张亦转过头来看着他,右眼微微弯着,里面没有恶意,没有嘲笑,只有一种安安静静的、近乎纵容的愉快。
陆州盯着她那只眼睛看了两秒,忽然明白了。他在她眼睛里看到了"我知道,但我偏要说"。
他的耳根在这一刻彻底红透了。
比刚才打斗时更甚,从耳廓烧到脖颈侧面,连喉结下方的皮肤都泛起一层薄薄的赭色。
他张了张嘴想解释想澄清,但面对那一圈笑得东倒西歪的观众,一句"她说谎"在这种情境下显得比"粉色"本身还要可笑。他闭上嘴,下颌肌肉咬紧了一瞬,嘴角那层常年挂着的温润笑意碎得干干净净。
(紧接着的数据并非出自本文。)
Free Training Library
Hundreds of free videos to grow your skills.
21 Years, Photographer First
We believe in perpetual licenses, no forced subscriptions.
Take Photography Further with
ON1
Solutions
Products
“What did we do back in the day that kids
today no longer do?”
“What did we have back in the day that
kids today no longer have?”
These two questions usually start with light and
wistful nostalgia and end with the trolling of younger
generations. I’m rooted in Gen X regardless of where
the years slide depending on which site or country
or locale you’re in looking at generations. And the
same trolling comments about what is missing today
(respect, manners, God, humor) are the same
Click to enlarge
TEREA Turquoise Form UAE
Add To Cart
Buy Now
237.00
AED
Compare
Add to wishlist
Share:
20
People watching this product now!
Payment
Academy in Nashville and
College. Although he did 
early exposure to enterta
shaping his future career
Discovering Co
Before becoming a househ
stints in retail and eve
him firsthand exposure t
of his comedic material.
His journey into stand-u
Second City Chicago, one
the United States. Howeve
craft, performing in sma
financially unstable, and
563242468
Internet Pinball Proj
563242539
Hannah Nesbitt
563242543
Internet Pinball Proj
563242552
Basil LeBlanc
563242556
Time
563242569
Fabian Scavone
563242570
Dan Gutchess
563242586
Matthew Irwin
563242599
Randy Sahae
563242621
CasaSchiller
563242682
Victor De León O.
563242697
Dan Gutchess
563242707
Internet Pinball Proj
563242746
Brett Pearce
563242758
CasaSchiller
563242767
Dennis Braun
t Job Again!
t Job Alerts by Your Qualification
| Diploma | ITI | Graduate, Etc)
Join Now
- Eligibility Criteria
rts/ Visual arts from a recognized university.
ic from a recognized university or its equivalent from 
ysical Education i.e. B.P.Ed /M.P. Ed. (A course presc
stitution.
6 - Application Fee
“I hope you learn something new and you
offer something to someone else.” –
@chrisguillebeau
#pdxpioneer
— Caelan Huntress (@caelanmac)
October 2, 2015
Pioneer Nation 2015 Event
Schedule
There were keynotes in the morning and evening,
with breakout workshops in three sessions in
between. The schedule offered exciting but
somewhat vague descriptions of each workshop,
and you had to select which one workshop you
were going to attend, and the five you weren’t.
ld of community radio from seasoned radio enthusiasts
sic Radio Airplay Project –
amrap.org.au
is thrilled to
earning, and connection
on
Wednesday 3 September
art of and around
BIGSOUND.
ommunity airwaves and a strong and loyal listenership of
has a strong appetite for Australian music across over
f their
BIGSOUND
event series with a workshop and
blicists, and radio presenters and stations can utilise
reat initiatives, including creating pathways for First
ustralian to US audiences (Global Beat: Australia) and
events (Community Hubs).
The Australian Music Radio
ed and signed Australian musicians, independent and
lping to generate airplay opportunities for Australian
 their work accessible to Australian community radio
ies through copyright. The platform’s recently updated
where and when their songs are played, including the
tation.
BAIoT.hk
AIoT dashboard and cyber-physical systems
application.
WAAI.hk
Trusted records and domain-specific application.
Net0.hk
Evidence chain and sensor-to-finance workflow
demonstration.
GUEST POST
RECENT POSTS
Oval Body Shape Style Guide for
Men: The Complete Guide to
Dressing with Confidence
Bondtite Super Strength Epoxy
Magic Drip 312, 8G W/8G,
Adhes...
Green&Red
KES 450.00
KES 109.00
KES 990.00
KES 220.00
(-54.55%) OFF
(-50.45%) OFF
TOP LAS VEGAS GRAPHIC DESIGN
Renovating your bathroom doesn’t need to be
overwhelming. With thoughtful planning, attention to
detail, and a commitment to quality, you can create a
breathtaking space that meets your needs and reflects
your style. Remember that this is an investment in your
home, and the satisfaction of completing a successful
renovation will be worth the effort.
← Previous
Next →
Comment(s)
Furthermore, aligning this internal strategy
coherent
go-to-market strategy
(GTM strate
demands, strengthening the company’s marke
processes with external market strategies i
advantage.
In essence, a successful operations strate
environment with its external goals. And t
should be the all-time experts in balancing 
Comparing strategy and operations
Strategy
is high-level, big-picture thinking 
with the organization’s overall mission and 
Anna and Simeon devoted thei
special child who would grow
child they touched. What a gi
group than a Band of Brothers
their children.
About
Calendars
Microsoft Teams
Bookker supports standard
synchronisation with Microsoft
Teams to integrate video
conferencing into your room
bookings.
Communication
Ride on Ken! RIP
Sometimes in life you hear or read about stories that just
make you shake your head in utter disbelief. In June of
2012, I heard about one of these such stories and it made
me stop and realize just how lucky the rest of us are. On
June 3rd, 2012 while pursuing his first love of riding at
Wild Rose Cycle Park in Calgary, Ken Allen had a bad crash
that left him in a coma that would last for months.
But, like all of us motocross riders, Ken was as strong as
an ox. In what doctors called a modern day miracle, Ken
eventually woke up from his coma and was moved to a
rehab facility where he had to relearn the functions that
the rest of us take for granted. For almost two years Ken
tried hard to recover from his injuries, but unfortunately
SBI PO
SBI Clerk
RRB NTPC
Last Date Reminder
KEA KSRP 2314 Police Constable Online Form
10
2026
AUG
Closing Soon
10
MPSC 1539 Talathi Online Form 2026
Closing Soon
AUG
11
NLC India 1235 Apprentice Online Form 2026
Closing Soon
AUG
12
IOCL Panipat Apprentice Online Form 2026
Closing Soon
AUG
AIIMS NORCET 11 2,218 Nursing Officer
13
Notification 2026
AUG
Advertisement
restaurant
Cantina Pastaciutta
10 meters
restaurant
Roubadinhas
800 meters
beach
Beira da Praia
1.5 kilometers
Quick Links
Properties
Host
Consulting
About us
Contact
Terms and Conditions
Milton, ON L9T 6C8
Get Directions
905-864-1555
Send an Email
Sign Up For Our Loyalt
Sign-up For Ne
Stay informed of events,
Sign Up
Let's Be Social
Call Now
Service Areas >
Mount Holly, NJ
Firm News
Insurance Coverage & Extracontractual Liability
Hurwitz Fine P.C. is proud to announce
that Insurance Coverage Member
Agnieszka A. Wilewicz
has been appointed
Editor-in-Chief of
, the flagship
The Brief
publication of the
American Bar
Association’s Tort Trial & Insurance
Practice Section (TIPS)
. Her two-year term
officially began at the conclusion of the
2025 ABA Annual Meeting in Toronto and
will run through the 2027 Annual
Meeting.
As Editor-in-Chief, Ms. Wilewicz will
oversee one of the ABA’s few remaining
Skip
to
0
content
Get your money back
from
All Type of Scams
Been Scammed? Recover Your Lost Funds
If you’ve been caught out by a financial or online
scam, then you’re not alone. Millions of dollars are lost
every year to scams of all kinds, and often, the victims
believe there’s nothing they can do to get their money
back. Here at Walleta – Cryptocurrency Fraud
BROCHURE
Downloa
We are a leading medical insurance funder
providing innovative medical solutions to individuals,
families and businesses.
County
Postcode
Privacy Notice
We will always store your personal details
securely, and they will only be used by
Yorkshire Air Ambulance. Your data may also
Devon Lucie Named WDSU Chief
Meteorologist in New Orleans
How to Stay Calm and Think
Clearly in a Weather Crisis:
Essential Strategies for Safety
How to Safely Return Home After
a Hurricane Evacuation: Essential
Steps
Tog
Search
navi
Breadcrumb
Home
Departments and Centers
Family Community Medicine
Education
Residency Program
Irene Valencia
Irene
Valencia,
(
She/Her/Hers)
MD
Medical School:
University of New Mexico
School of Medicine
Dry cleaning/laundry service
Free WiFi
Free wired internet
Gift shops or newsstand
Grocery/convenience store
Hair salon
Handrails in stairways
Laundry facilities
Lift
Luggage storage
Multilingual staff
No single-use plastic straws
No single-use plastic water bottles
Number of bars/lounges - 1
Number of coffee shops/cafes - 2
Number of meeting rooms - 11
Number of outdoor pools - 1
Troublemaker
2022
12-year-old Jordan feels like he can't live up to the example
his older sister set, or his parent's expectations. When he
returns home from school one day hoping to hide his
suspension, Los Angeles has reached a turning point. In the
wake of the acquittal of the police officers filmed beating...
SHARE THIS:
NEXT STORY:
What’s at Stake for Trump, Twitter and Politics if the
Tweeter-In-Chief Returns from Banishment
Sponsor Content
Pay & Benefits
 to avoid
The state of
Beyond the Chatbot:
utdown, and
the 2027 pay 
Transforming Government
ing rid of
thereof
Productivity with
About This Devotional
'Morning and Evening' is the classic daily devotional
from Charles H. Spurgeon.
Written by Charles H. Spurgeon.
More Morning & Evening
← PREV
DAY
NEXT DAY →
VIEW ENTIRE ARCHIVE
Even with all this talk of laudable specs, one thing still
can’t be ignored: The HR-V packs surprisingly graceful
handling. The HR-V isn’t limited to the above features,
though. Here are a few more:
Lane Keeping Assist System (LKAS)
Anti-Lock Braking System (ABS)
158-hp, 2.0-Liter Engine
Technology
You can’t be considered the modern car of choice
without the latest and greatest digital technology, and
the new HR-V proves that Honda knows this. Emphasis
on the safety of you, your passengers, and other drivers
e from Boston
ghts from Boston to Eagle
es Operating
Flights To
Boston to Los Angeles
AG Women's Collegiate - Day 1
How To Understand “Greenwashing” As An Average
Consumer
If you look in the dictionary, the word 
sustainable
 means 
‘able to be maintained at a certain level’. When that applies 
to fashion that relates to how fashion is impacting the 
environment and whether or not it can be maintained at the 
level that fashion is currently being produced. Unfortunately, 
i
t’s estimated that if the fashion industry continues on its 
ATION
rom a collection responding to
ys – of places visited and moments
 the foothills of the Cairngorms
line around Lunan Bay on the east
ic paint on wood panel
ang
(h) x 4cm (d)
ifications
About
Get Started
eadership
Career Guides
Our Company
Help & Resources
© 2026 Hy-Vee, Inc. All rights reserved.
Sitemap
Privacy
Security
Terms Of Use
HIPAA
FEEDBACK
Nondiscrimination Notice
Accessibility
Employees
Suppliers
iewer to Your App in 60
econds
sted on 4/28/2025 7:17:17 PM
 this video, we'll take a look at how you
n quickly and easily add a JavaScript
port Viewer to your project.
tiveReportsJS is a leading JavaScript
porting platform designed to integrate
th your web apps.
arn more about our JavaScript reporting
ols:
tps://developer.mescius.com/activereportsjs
"张亦。"他叫她的名字,声音压得极低,低到只有两个人能听见,每个字都从咬紧的齿缝里磨出来,"你、好、样、的。"
陆州站在原地。他整张脸以一种极其壮观的速率从耳朵尖蔓延到颧骨再到下颌,那片赧色像一层被倾倒的颜料,把皮肤原本的颜色彻底覆盖了。他的嘴唇抿着,像是把一肚子的话硬生生压回去。
张亦看着他这副模样玩性大发,“对,粉色,带波点”。
人群已经彻底失控了。
铃木佳慧靠在旁边一个学生的肩膀上笑出了眼泪,红发跟着抖成一团乱麻。她上气不接下气地指着陆州:"粉、粉色还带点点的!哈哈哈哈哈哈——"
就在这时候人群外围传来一声短促的抽气。陆沅站在最前面,手里那半袋零食彻底被她捏爆了,碎渣从指缝里簌簌往下掉。她瞪着眼睛看着自己的哥哥站在那里,耳朵红透了,颧骨上的热度肉眼可见,整个人像一只被当众掀了壳还撒了把辣椒面的贝类。她的表情从刚才憋笑的兴奋变成了一种极致的惊恐。
"完了完了完了——"她转头一把拽住旁边还在狂笑的铃木佳慧的胳膊,力道大得把铃木佳慧整个人拽了个趔趄,"走走走走走!马上走!!"
"诶别啊还没看完"铃木佳慧被她扯着往外踉跄,嘴里的笑还没收住。
"他回去要把我皮扒了的——!"陆沅的声音越说越小,整个人几乎是拖着一头还在笑的铃木佳慧往训练场门口撤。红发和零食碎渣在她身后留下一道混乱的轨迹。
两个人消失在门口的时候还能听见陆沅压低了的哭腔"我为什么要喊那一嗓子啊"和铃木佳慧上气不接下气的"你活该哈哈哈哈粉色带点点——"
上宫清漪站在几步远的机甲基座旁。
她双臂交叉抱在胸前,站姿没变,表情也没变,但她的目光在"粉色"两个字落下来的时候微微闪了一下。
原来她对谁都这样。不是只挑她一个。胸口那团压了两天的闷气忽然散了大半,散得莫名其妙,散得让她有点恼。